— What you are asked to do —
Pictures stay out of the copy. Repeat exactly the lines from the first entry below through the line that contains "vfov_deg: 17.9", and nothing beyond.

(Items from a data source)
--- START ---
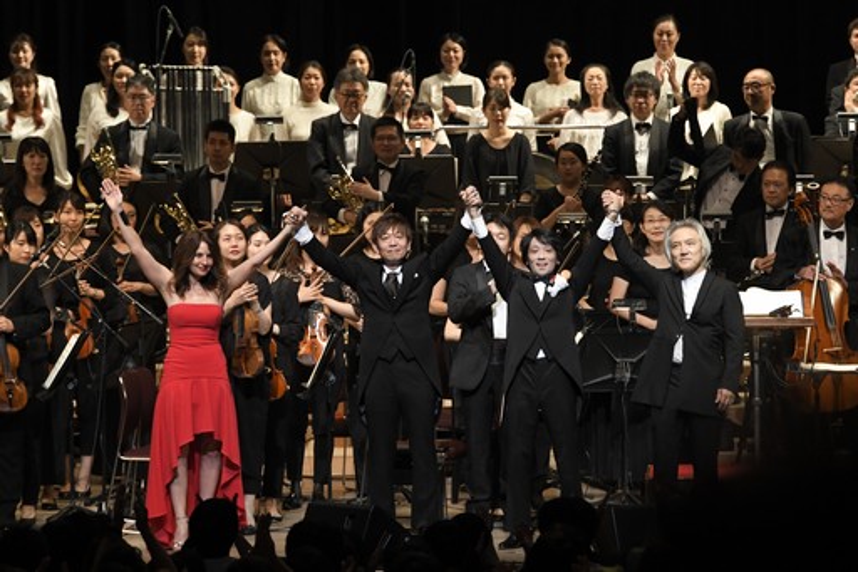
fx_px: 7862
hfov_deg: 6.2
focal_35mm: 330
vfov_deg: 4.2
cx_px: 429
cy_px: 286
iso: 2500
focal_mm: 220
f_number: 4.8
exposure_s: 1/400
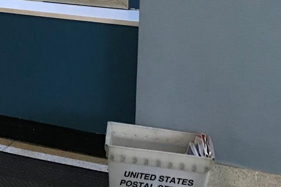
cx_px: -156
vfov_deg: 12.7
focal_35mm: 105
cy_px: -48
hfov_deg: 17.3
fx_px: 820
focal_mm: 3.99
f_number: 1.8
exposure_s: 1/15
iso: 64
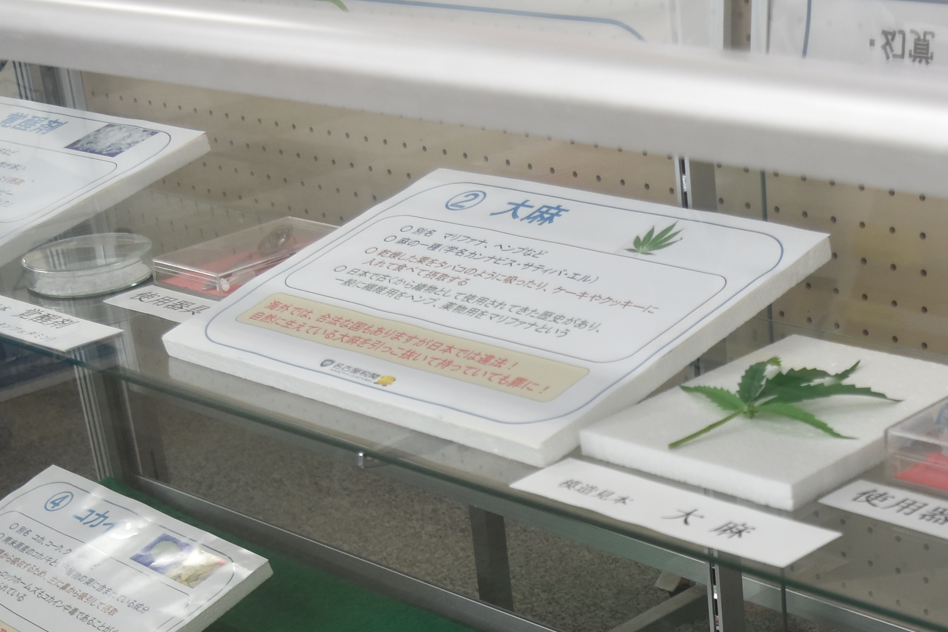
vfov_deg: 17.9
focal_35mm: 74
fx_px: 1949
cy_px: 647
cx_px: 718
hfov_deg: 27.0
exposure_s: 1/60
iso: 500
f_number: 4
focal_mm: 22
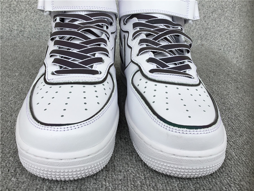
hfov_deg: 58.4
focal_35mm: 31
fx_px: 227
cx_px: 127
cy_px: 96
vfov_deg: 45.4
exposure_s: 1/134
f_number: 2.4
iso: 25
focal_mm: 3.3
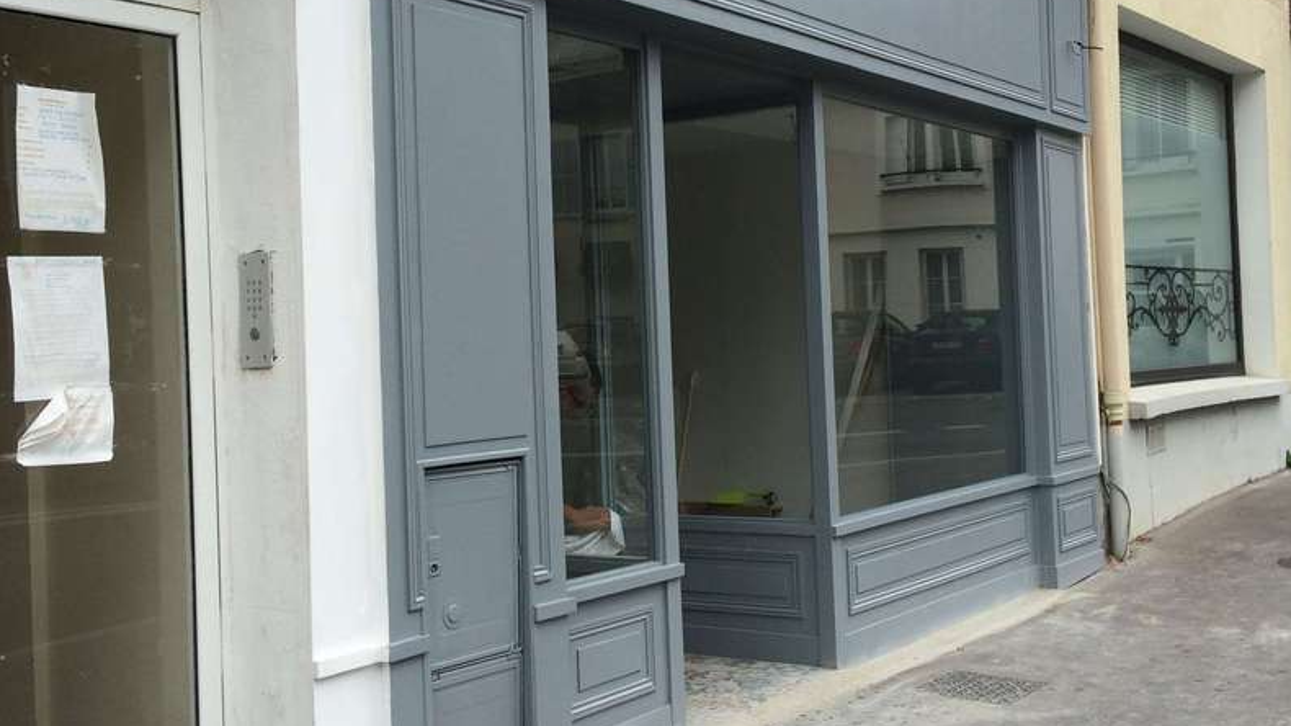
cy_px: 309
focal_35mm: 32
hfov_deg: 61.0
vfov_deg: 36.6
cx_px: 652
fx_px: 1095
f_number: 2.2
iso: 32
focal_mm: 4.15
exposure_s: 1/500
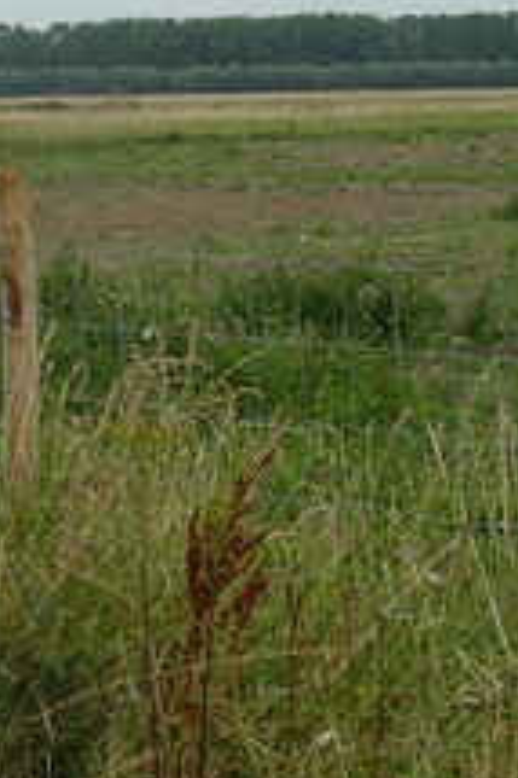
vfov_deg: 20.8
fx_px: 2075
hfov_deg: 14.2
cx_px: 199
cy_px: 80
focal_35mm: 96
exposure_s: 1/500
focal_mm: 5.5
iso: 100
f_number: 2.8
--- END ---
— Answer section —
fx_px: 7862
hfov_deg: 6.2
focal_35mm: 330
vfov_deg: 4.2
cx_px: 429
cy_px: 286
iso: 2500
focal_mm: 220
f_number: 4.8
exposure_s: 1/400
cx_px: -156
vfov_deg: 12.7
focal_35mm: 105
cy_px: -48
hfov_deg: 17.3
fx_px: 820
focal_mm: 3.99
f_number: 1.8
exposure_s: 1/15
iso: 64
vfov_deg: 17.9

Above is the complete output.